A total of 114 comatose OHCA patients were included (glucocorticoid: n = 56, placebo: n = 58) in the sub-study. There were no differences in outcomes at ICU admission. From the time of ICU admission up to 48 h post-admission, patients in the glucocorticoid group cumulated a lower norepinephrine use (mean difference - 0.04 mcg/kg/min, 95% CI - 0.07 to - 0.01, p = 0.02). Moreover, after 12-24 h post-admission, the glucocorticoid group demonstrated a higher MAP with mean differences ranging from 6 to 7 mmHg (95% CIs from 1 to 12), a lower VIS (mean differences from - 4.2 to - 3.8, 95% CIs from - 8.1 to 0.3), and a lower VIS/MAP ratio (mean differences from - 0.10 to - 0.07, 95% CIs from - 0.16 to - 0.01), while there were no major differences in heart rate (mean differences from - 4 to - 3, 95% CIs from - 11 to 3). These treatment differences between groups were also present 30-48 h post-admission but to a smaller extent and with increased statistical uncertainty. No differences were found in pulmonary artery catheter measurements between groups.
Prehospital treatment with high-dose glucocorticoid was associated with reduced norepinephrine use in resuscitated OHCA patients.
EudraCT number: 2020-000855-11; submitted March 30, 2020. URL: https://www.
gov ; Unique Identifier: NCT04624776.
在复苏后的院外心搏骤停(OHCA)后,炎症标志物显著升高,并与血流动力学不稳定和器官功能障碍相关。推荐使用血管加压药支持以维持平均动脉压(MAP)高于 65mmHg。糖皮质激素具有抗炎作用,可能降低对血管加压药的需求。本研究旨在评估院前大剂量糖皮质激素治疗复苏后昏迷 OHCA 患者的血流动力学效应。

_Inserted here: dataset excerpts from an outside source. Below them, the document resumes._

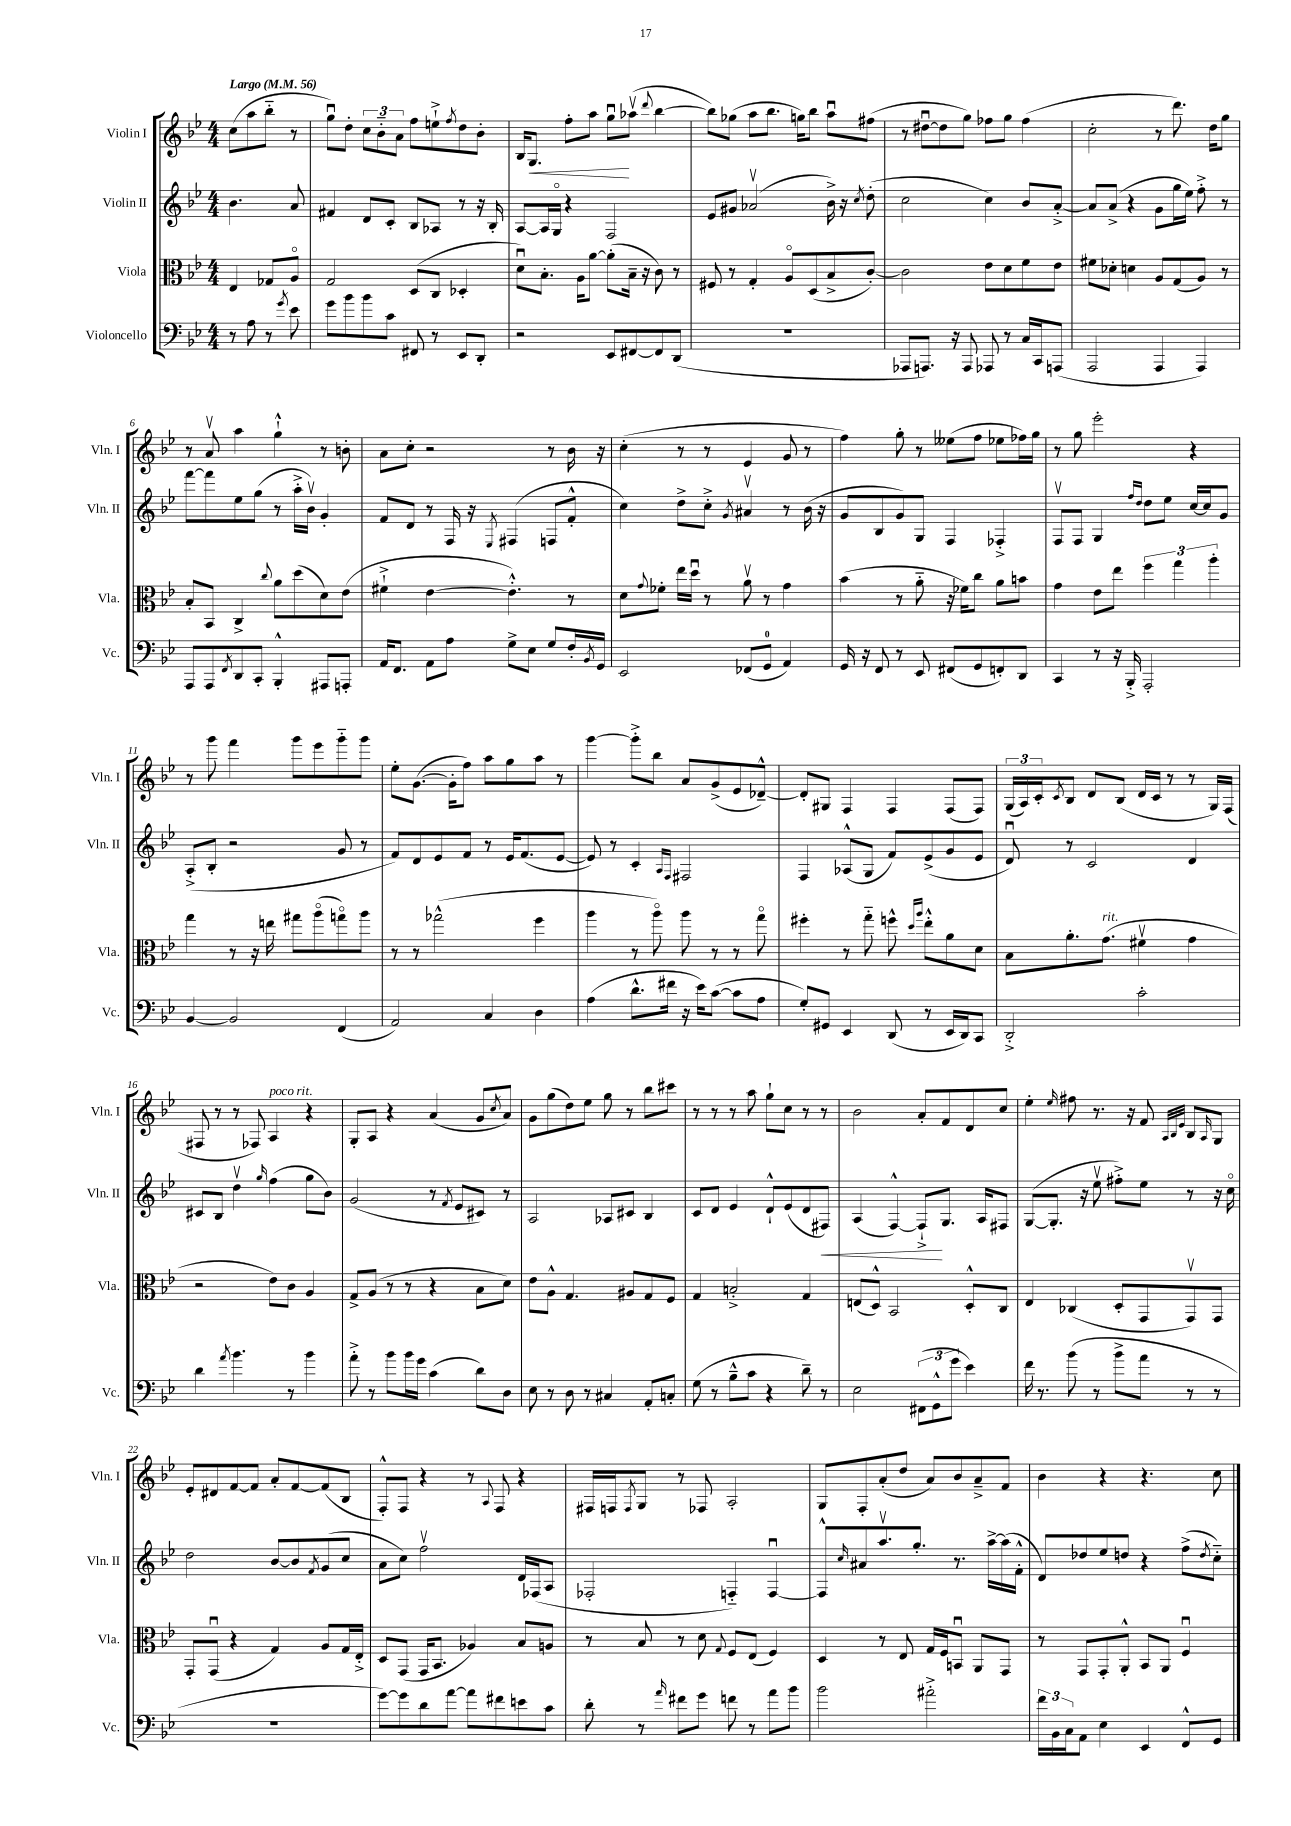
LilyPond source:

<<
\new StaffGroup <<
\new Staff = "s0" \with { instrumentName = "Violin I" shortInstrumentName = "Vln. I" } {
    \clef treble \key bes \major \numericTimeSignature \time 4/4 \partial 2 \tempo "Largo" 4 = 56
    c''8( a''8 bes''8-_ r8 |
    g''8\downbow) d''8-. \tuplet 3/2 { c''8 bes'8-_ a'8 } f''8 e''8-!-> \acciaccatura { f''8 } d''8 bes'8-. |
    bes16 g8.\< f''8-. a''8 g''8\downbow\! aes''8\upbow( \appoggiatura { d'''8 } bes''4~ |
    bes''8) ges''8( a''8 bes''8. g''16) bes''8 a''8\downbow fis''8( |
    r8 dis''8~\downbow dis''8 g''8) fes''8 g''8 fes''4( |
    c''2-. r8 d'''8.) d''16 g''8 |
    r8 a'8\upbow a''4 g''4-!-^ r8 b'8-. |
    a'8 c''8-. r2 r8 bes'16 r16 |
    c''4-.( r8 r8 ees'4 g'8 r8 |
    f''4) g''8-. r8 eeses''8( f''8 ees''8 fes''16) g''16 |
    r8 g''8 ees'''2-. r4 |
    r8 g'''8 f'''4 g'''8 ees'''8 g'''8-_ g'''8 |
    ees''8-. g'8.~( g'16-. f''8) a''8 g''8 a''8 r8 |
    g'''4~ g'''8-.-> bes''8 a'8 g'8->( ees'8 des'8~---^) |
    des'8-. gis8 f4 f4 f8( f8) |
    \tuplet 3/2 { g16( a16) c'16-. } \acciaccatura { c'8 } bes8 d'8 bes8( d'16 c'16 r8 r8 g16) f16( |
    fis8 r8 r8 fes8) a4^\markup { \italic "poco rit." } r4 |
    g8-. a8 r4 a'4( g'8 \acciaccatura { c''8 } a'8) |
    g'8 g''8( d''8) ees''8 g''8 r8 bes''8 cis'''8 |
    r8 r8 r8 a''8 g''8-! c''8 r8 r8 |
    bes'2 a'8-. f'8 d'8 c''8 |
    ees''4-. \grace { ees''16 } fis''8 r8. r16 f'8 \grace { a32 bes32 ees'32 } bes8 \grace { a16 } g8 |
    ees'8-. dis'8 f'8~ f'8 a'8-. f'8~ f'8( bes8 |
    f8-.-^) f8 r4 r8 \appoggiatura { a8 } f8 r4 |
    fis16 f16 \acciaccatura { f8 } g8 r8 fes8 a2-. |
    g8 f8-. a'8-.( d''8 a'8) bes'8 a'8---> f'8 |
    bes'4 r4 r4. c''8 \bar "|." |
}
\new Staff = "s1" \with { instrumentName = "Violin II" shortInstrumentName = "Vln. II" } {
    \clef treble \key bes \major \numericTimeSignature \time 4/4 \partial 2
    bes'4. a'8 |
    fis'4 d'8 c'8-. bes8 aes8 r8 r16 bes16-. |
    a8~ a16 g16\flageolet r4 f2 |
    ees'8 gis'8 aes'2\upbow( bes'16->) r16 \acciaccatura { c''8 } d''8-.( |
    c''2 c''4) bes'8 a'8~-.-> |
    a'8 a'8->( r4 g'8 g''16 ees''16) f''8-.-> r8 |
    f'''8~ f'''8 ees''8 g''8( r8 a''16-.-> bes'16\upbow) g'4-. |
    f'8 d'8 r8 f16 r16 \acciaccatura { ees8 } fis4( f8 f'8-.-^ |
    c''4) d''8-> c''8-.-> \acciaccatura { g'8 } ais'4\upbow r8 bes'16( r16 |
    g'8 bes8 g'8) g8 f4 fes4-.-> |
    f8\upbow f8 g4 \grace { f''16 d''16 } d''8 ees''8 c''16~ c''16 g'8 |
    a8-.->( bes8-. r2 g'8 r8 |
    f'8) d'8 ees'8 f'8 r8 ees'16 f'8.( ees'8~ |
    ees'8) r8 c'4-. \grace { a16 f16 } fis2 |
    f4 aes8-^( g8 f'8) ees'8->( g'8 ees'8 |
    d'8\downbow) r8 c'2 d'4 |
    cis'8 bes8 d''4\upbow \grace { g''16 } f''4( g''8 bes'8) |
    g'2( r8 \acciaccatura { f'8 } ees'8 cis'8) r8 |
    a2 aes8 cis'8 bes4 |
    c'8 d'8 ees'4 d'8-!-^ ees'8( d'8 fis8\<) |
    a4( f4~-^) f8-!->\! g8. a16 fis8 |
    g8~( g8.-. r16 ees''8\upbow fis''8-.->) ees''8 r8 r16 c''16\flageolet |
    d''2 bes'8~ bes'8 \acciaccatura { f'8 } g'8( c''8 |
    a'8 c''8) f''2\upbow d'16 fes16( a8 |
    fes2-. f4-_) f4~\downbow |
    f8-^ \grace { c''16 } ais'8 a''8.\upbow g''8.-. r8. a''16~-> a''16( f'16-.-^ |
    d'8) des''8 ees''8 d''8 r4 f''8->( \acciaccatura { d''8 } c''8-_) \bar "|." |
}
\new Staff = "s2" \with { instrumentName = "Viola" shortInstrumentName = "Vla." } {
    \clef alto \key bes \major \numericTimeSignature \time 4/4 \partial 2
    ees4 ges8 a8\flageolet |
    g2 d8( c8 des4-. |
    d'8\downbow) bes8.-. a16 a'8~ a'8-.( bes16-- r16 c'8) r8 |
    fis8 r8 g4-. a8\flageolet d8( bes8-> c'8~-.) |
    c'2 ees'8 d'8 f'8 ees'8 |
    fis'8 des'8-. d'4 a8 g8( a8) r8 |
    bes8-. bes,8 c4-> \appoggiatura { c''8 } a'8 d''8( d'8) ees'8( |
    fis'4-!-> ees'4~ ees'4.-.-^) r8 |
    d'8 \appoggiatura { g'8 } fes'8-. ees''16 d''16\downbow r8 a'8\upbow r8 g'4 |
    bes'4( r8 a'8-_ r16 fes'16) c''8 a'8 b'8 |
    g'4 ees'8 ees''8 \tuplet 3/2 { f''4 g''4 a''4-. } |
    g''4 r8 r16 e''16 gis''8 a''8\flageolet( g''8\flageolet) a''8 |
    r8 r8 ges''2-^( f''4 |
    a''4 r8 a''8\flageolet) a''8 r8 r8 g''8\flageolet |
    fis''4-. r8 g''8-_ f''8-^ \grace { d''16 a''16 } ees''8-.-^ a'8 d'8 |
    bes8 a'8.-. g'8.^\markup { \italic "rit." }( fis'4\upbow g'4 |
    r2 ees'8) c'8 a4 |
    g8-> a8( r8 r8 r4 bes8 d'8) |
    ees'8 a8-^ g4. ais8 g8 f8 |
    g4 b2-.-> g4 |
    e8( d8-^) bes,2 d8-.-^ c8 |
    ees4 ces4( d8-. g,8 g,8\upbow) g,8 |
    g,8-. g,8\downbow( r4 g4) a8 g16 ees16-.-> |
    d8 g,8( g,16 bes,8. aes4) bes8 a8 |
    r8 bes8 r8 d'8 \appoggiatura { g8 } f8 ees8( f4) |
    d4 r8 ees8 g16 f16 b,8\downbow a,8 g,8 |
    r8 g,8 g,8-. a,8-.-^ bes,8 a,8 f4\downbow \bar "|." |
}
\new Staff = "s3" \with { instrumentName = "Violoncello" shortInstrumentName = "Vc." } {
    \clef bass \key bes \major \numericTimeSignature \time 4/4 \partial 2
    r8 a8 r8 \acciaccatura { g'8 } ees'8 |
    g'8 bes'8 bes'8 c'8 fis,8 r8 ees,8 d,8-. |
    r2 ees,8 fis,8~ fis,8 d,8( |
    R1 |
    aes,,8 a,,8.) r16 a,,8 aes,,8 r8 c16 c,16 a,,8( |
    a,,2 a,,4 a,,4) |
    a,,8 a,,8 \acciaccatura { f,8 } d,8 c,8-. bes,,4-.-^ ais,,8 a,,8-. |
    a,16 f,8. a,8 a8 g8-> ees8 g8 f16-. \acciaccatura { bes,8 } g,16 |
    ees,2 fes,8( g,8-0 a,4) |
    g,16 r16 f,8 r8 ees,8 fis,8( g,8 f,8-.) d,8 |
    c,4 r8 r16 bes,,16-.-> a,,2-. |
    bes,4~ bes,2 f,4( |
    a,2) c4 d4 |
    a4( d'8.-^ fis'16 r16 ees'16) c'8~( c'8 a8 |
    g8-.) gis,8 ees,4 d,8( r8 ees,16 d,16) c,8 |
    d,2-.-> c'2-. |
    d'4 \acciaccatura { a'8 } bes'4. r8 bes'4 |
    a'8-.-> r8 bes'8 bes'16 g'16 c'4( d'8) d8 |
    ees8 r8 d8 r8 cis4 a,8-. c8-. |
    g8( r8 bes8---^ c'8 r4 d'8--) r8 |
    ees2 \tuplet 3/2 { fis,8( g,8-^ g'8 } ees'4) |
    f'16 r8. bes'8( r8 bes'8-> a'8 r8 r8 |
    R1 |
    g'8~) g'8 d'8 a'8~ a'8 fis'8 e'8 c'8 |
    d'8-. r8 \grace { a'16 } fis'8 g'8 f'8 r8 a'8 bes'8 |
    bes'2 ais'2-.-> |
    \tuplet 3/2 { f'16 bes,16 c16 } a,8 ees4 ees,4 f,8-^ g,8 \bar "|." |
}
>>
>>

STEROHCA 试验是一项随机、安慰剂对照、2 期试验,比较了复苏后 OHCA 患者立即给予单剂量甲泼尼龙 250mg 与安慰剂。在这项子研究中,我们纳入了入院时仍昏迷并存活至 ICU 入院的患者。主要结局是 ICU 入院至 48 小时累积去甲肾上腺素用量,以 mcg/kg/min 表示。次要结局包括 MAP、心率、血管活性-正性肌力评分(VIS)和 VIS/MAP 比值以及肺动脉导管测量评估的心脏功能等血流动力学状态。采用线性混合模型分析评估两组在所有随访时间的平均差异。
共纳入 114 例昏迷 OHCA 患者(糖皮质激素组:n=56,安慰剂组:n=58)进行子研究。两组在 ICU 入院时的结局无差异。从 ICU 入院到入院后 48 小时,糖皮质激素组累积去甲肾上腺素用量较低(平均差异-0.04 mcg/kg/min,95%CI-0.07 至-0.01,p=0.02)。此外,入院后 12-24 小时,糖皮质激素组 MAP 更高,平均差异为 6-7mmHg(95%CI 1-12),VIS 更低(平均差异-4.2 至-3.8,95%CI-8.1 至 0.3),VIS/MAP 比值更低(平均差异-0.10 至-0.07,95%CI-0.16 至-0.01),而心率无明显差异(平均差异-4 至-3,95%CI-11 至 3)。这些组间治疗差异在入院后 30-48 小时也存在,但程度较小,且具有更高的统计不确定性。两组之间的肺动脉导管测量值无差异。
院前使用大剂量糖皮质激素治疗复苏后的 OHCA 患者与去甲肾上腺素用量减少相关。